Data modeling is an essential step in the Snowplow data pipeline. We find that those companies that are most successful at using Snowplow data are those that actively develop their event data models: progressively pushing more and more Snowplow data throughout their organizations so that marketers, product managers, merchandising and editorial teams can use the data to inform and drive decision making.
What is event data modeling?
Event data modeling is the process of using business logic to aggregate over event-level data to produce ‘modeled’ data that is simpler for querying.
Let’s pick out the different elements packed into the above definition:
a. Business Logic
The event stream that Snowplow delivers is an unopinionated data sets. When we record a page view event, for example, we aim to record it as faithfully as possible:
- What was the URL that was viewed?
- What was the title?
- Is there any metadata about the page contents that we can capture?
- What was the cookie ID of the user that loaded the web page?
- On what browser was the user?
- On what device?
- On what operating system?
All of the above data points would be recorded with the event. None of the above data points are contentious: there is nothing that would happen in the future that would change the values that we’d assign those dimensions. For clarity, we call this data ‘atomic’ data. It is event-level and it is unopinionated.
When we do event data modeling, we use business logic to add meaning to the atomic data. We might look at the data and decide that the page view recorded above was the first page in a new session, or the first step in a purchase funnel. We might infer from the cookie ID recorded to who the actual user is. We might look at the data point in the context of other data points recorded with the same cookie ID, and infer an intention on the part of the user (e.g. that she was searching for a particular product) or infer something more general about the user (e.g. that she has an interest in French literature).
These inferences are made based on an understanding of the business and product. That understanding is something that continually evolves. As we change our business logic, we change our data models. That means that the modeled data that is produced by the process of event data modeling is mutable: it is always possible that some new data coming in, or an update to our business logic, will change the way we understand a particular event that occurred in the past. This is in stark contract to the event stream that is the input of the data modeling process: this is an immutable record of what has happened. The immutable record will grow over time as we record new events, but the events that have already been recorded will not change, because the different data points that are captured with each event are not contentious. It is only the way that we interpret them that might, and this will only impact the modeled data, not the atomic data.
We therefore have two different data sets, both of which represent “what has happened”:
- Atomic data: unopinionated, immutable
- Modeled data: opininiated, mutable
b. Aggregations
When we’re doing event data modeling, we’re typically aggregating over our event level data. Whereas each line of event-level data represents a single event, each line of modeled data represents a higher order entity e.g. a workflow or a session, that is itself composed of a sequence of events. We’ll give concrete examples of these higher order entities below.

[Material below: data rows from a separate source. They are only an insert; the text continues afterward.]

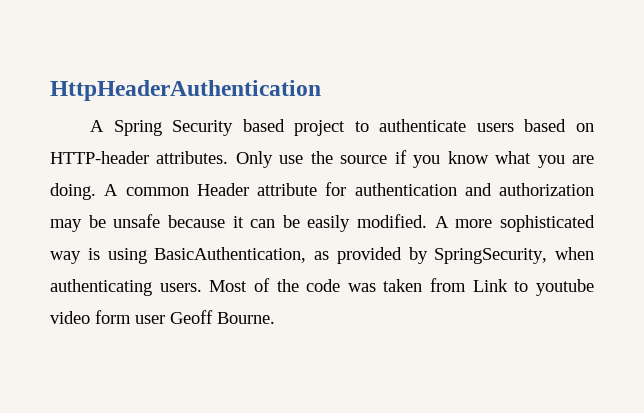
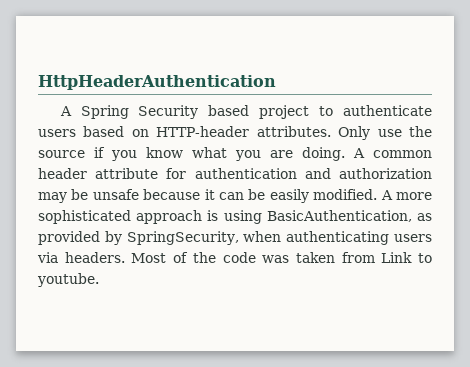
[196,183,249,196] Header -> [38,168,87,179] header
[50,251,81,264] way -> [136,210,203,224] approach
[159,283,202,292] users. -> [394,234,432,242] [37,252,125,263] users via headers.
[535,279,594,296] [50,310,275,324] youtube video form user Geoff Bourne. -> [37,273,99,287] youtube.

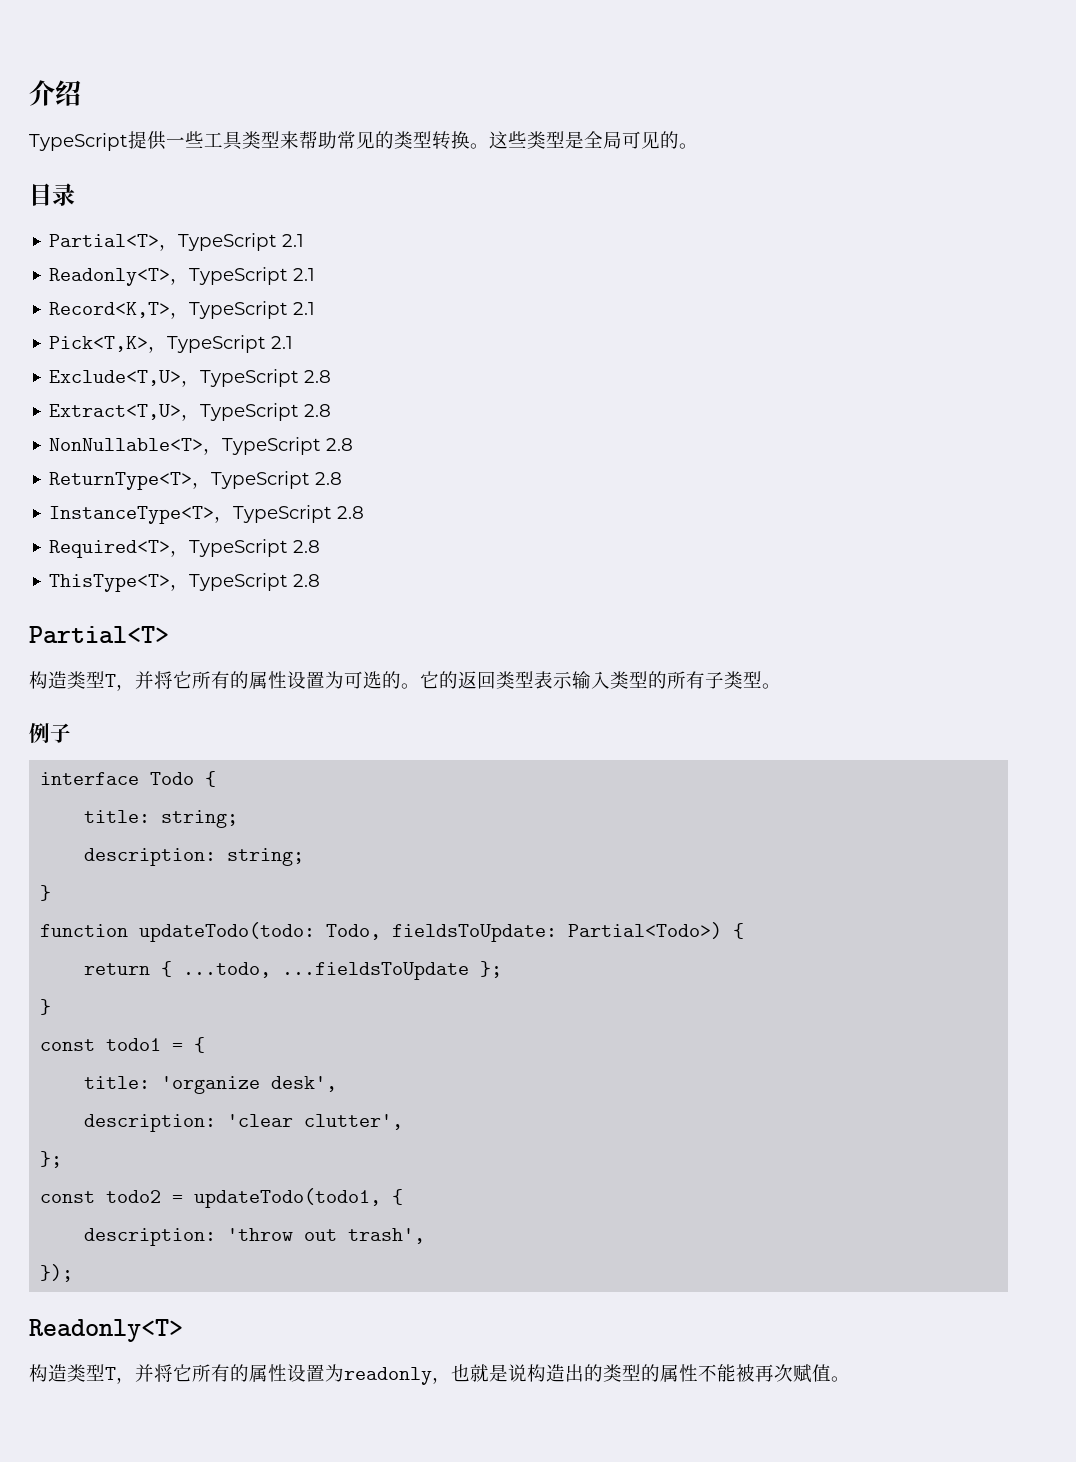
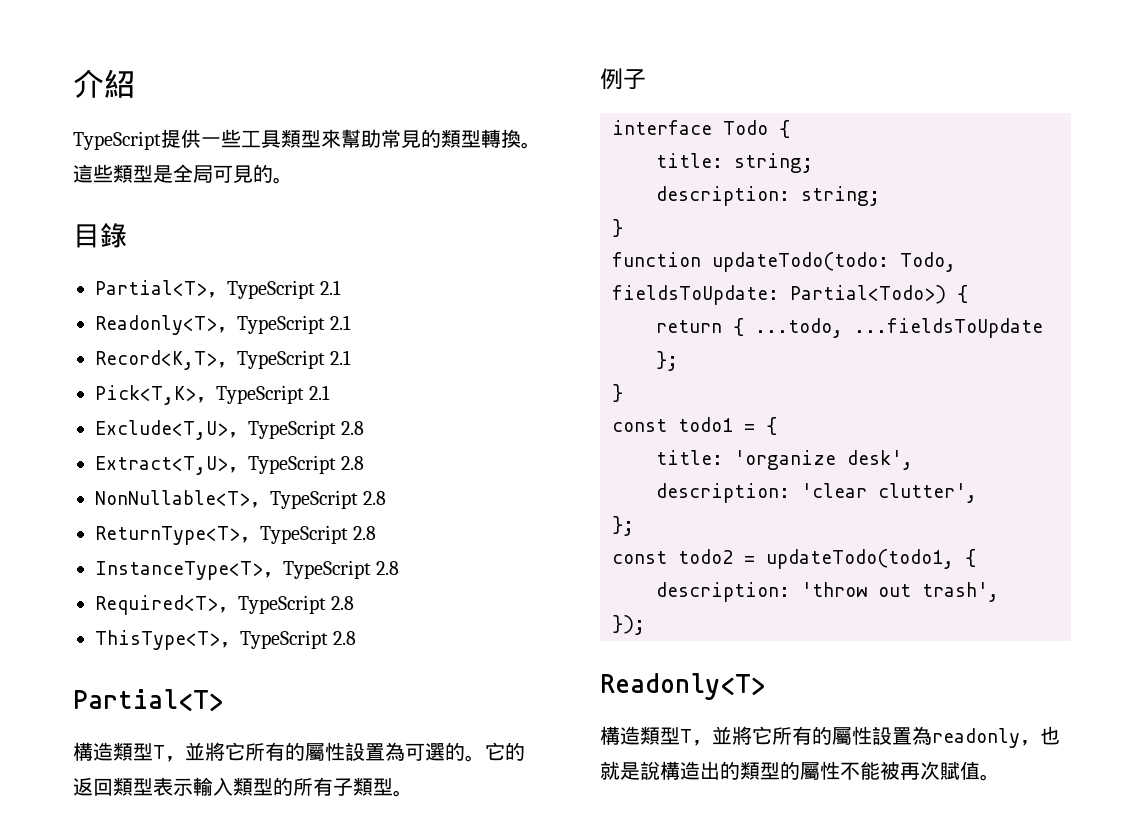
[55,80,81,106] 绍 -> [104,69,135,98] 紹
[242,131,546,150] 类型来帮助常见的类型转换。这些类 -> [281,129,541,149] [73,164,133,183] 類型來幫助常見的類型轉換。這些類
[641,131,660,149] 见 -> [233,165,253,183] 見
[52,183,75,206] 录 -> [100,222,127,248] 錄
[29,671,629,691] 构造类型T，并将它所有的属性设置为可选的。它的返回类型表示输入类 -> [73,742,525,762] [73,777,253,796] 構造類型T，並將它所有的屬性設置為可選的。它的返回類型表示輸入類
[724,671,743,689] 类 -> [353,777,373,796] 類
[29,1364,344,1384] 构造类型T，并将它所有的属性设置为 -> [600,726,932,746] 構造類型T，並將它所有的屬性設置為
[508,1364,679,1382] 说构造出的类型的属 -> [640,761,820,780] 說構造出的類型的屬
[793,1364,812,1383] 赋 -> [940,761,960,780] 賦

Note that this is not always the case: sometimes we may want our modeled data to be event level. In that case the modeled data will look like the atomic data, but have additional fields that describe those infered.
1c. Simple to query
The point of data modeling is to produce a data set that is easy for different data consumers to work with. Typically, this data will be socialized across the business using a business intelligence tool. That puts particular requirements on the structure of the modeled data: namely that it is in a format suitable for slicing and dicing different dimensions and measures against one another. In general, atomic data is not suitable for ingesting directly in a business intelligence tool. (This is only possible where those tools support doing the data modeling internally.)